SOURCE DATA:
---------------

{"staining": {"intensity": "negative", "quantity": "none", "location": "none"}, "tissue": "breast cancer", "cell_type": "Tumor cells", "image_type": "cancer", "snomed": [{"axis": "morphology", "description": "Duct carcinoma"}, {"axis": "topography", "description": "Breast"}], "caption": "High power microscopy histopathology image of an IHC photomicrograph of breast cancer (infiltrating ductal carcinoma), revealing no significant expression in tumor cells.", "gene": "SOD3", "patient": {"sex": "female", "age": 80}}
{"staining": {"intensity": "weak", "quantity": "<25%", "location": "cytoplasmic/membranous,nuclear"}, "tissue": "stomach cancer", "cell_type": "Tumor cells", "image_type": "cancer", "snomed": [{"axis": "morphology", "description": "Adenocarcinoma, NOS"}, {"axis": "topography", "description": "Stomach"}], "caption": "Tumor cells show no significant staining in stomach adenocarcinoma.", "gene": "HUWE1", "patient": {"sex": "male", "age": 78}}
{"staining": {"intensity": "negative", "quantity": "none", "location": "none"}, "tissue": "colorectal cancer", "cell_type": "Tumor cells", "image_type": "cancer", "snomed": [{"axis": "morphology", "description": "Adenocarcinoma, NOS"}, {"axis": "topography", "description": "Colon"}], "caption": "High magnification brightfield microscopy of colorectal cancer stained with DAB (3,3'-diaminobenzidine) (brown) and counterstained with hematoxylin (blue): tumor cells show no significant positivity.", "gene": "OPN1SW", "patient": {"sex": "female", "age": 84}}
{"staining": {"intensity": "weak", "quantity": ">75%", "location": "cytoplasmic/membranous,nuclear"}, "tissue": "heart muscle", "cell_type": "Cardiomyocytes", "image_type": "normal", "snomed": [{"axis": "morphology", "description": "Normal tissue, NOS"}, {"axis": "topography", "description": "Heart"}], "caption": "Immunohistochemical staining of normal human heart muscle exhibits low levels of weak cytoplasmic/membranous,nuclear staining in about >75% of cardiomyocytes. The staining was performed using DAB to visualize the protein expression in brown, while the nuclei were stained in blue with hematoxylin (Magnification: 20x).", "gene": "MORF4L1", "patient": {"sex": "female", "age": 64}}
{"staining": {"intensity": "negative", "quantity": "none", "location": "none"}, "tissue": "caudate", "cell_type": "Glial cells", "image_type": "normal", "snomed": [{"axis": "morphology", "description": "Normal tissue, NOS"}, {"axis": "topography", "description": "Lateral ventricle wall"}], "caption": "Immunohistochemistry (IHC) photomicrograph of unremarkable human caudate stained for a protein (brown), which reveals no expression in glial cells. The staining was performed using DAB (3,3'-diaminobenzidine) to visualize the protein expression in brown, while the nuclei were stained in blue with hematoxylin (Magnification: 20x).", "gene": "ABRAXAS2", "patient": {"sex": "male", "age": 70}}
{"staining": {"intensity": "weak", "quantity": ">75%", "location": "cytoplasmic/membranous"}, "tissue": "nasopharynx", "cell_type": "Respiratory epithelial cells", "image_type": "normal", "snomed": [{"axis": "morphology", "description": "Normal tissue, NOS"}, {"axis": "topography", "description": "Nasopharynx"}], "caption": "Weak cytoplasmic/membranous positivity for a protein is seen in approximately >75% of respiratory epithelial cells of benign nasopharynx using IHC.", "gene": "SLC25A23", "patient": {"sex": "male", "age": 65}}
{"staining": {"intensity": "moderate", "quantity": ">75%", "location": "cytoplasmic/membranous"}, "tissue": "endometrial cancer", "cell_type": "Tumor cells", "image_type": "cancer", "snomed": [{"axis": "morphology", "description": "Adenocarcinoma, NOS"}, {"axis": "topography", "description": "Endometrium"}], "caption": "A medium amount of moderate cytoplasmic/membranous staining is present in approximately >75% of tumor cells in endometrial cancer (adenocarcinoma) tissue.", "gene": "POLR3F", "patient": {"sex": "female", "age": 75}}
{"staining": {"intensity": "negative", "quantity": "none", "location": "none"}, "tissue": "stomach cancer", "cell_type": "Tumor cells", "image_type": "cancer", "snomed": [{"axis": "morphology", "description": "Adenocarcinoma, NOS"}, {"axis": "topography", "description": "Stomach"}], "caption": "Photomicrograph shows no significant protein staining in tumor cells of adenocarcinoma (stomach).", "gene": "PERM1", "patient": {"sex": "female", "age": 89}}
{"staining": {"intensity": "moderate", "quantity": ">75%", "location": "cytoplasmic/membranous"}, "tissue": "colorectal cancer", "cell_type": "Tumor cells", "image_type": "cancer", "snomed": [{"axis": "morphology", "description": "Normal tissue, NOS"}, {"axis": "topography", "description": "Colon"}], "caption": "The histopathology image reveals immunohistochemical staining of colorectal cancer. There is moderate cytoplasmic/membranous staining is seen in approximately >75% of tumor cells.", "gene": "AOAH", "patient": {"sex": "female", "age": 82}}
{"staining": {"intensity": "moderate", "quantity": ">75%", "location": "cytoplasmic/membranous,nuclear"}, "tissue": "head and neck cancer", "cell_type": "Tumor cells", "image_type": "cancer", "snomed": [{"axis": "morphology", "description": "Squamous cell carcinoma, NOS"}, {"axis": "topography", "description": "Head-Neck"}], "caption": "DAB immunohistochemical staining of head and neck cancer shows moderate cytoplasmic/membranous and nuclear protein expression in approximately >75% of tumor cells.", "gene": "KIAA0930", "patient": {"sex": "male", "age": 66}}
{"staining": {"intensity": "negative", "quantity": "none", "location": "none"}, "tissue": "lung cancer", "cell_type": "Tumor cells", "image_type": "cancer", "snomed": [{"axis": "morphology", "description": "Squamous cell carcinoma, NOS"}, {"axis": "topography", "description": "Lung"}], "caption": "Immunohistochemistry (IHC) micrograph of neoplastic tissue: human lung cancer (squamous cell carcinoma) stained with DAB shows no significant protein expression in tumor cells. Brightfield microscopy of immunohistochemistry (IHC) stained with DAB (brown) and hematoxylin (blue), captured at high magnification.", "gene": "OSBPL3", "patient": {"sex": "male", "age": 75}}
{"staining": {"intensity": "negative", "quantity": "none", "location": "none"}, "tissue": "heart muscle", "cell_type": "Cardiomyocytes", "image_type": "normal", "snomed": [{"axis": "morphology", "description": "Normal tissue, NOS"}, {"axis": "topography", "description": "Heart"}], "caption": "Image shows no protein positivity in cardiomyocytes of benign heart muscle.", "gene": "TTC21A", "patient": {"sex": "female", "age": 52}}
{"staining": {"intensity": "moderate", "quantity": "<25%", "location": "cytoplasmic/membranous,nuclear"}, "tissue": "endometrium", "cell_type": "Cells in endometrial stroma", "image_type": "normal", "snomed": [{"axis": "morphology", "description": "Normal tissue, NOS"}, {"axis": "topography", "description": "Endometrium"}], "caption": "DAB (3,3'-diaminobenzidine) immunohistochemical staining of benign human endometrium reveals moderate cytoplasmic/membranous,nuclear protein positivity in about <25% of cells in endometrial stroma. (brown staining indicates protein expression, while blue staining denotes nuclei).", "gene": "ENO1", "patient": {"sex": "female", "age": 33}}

---------------

TASK PROMPT: Search the entries for "Stomach" and copy out each line that has it.

TASK RESULT:
{"staining": {"intensity": "weak", "quantity": "<25%", "location": "cytoplasmic/membranous,nuclear"}, "tissue": "stomach cancer", "cell_type": "Tumor cells", "image_type": "cancer", "snomed": [{"axis": "morphology", "description": "Adenocarcinoma, NOS"}, {"axis": "topography", "description": "Stomach"}], "caption": "Tumor cells show no significant staining in stomach adenocarcinoma.", "gene": "HUWE1", "patient": {"sex": "male", "age": 78}}
{"staining": {"intensity": "negative", "quantity": "none", "location": "none"}, "tissue": "stomach cancer", "cell_type": "Tumor cells", "image_type": "cancer", "snomed": [{"axis": "morphology", "description": "Adenocarcinoma, NOS"}, {"axis": "topography", "description": "Stomach"}], "caption": "Photomicrograph shows no significant protein staining in tumor cells of adenocarcinoma (stomach).", "gene": "PERM1", "patient": {"sex": "female", "age": 89}}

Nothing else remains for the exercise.